Fact: To easily refute racist claims like this, one need look no further than Sri Lanka, home to the Tamil Tigers - the group that statistically commits the largest number of suicide terrorism campaigns. The militants who make up the Tamil Tigers are secularists. They are a Marxist-Leninist group who come from Hindu families. Boom, you’ve instantly shot down this racist idea that somehow Muslims have a patent on suicide terrorism, therefore you should automatically assume when a suicide terrorist campaign has occurred that those responsible will be ‘Islamic fundamentalists.’ Even if they were Islamic, describing them as ‘Islamic fundamentalists’ suggests that the ‘Islamic’ part is in any way relevant to the heinous act, and it’s not.
Have a nice one guys!

How the hell this happened? Was it based on the lies of GWB’s Administration? Like Iraq had WMD, but the US not!

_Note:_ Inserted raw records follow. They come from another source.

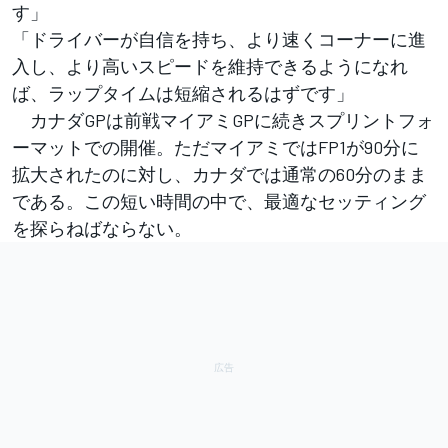
す」
「ドライバーが自信を持ち、より速くコーナーに進
入し、より高いスピードを維持できるようになれ
ば、ラップタイムは短縮されるはずです」
カナダGPは前戦マイアミGPに続きスプリントフォ
ーマットでの開催。ただマイアミではFP1が90分に
拡大されたのに対し、カナダでは通常の60分のまま
である。この短い時間の中で、最適なセッティング
を探らねばならない。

Let’s look at a typical suicide bomber: well, look in the mirror. The poor bastard is willing to sacrifice his life for a justified cause - that is defending his homeland. I’m not calling a SB brave, but there is nothing brave in the way the US is “defending democracy”. Are they not the same peasants in Libya and Bahrain their governments are killing? Now, the US is trying to get the whole Western World involved in this misery.
If Saddam were the ruler in Iraq today, would there be riots? Yes, just like in all the other Arab countries. Why are we “freeing” some of them, but not all of them?

Saddam understood Islamic fanatics better than we do and knew how to keep them under control. By the time we invaded he was house trained and fairly harmless. If we had not invaded we could have devoted more attention to finding Osama bin Laden in Afghanistan.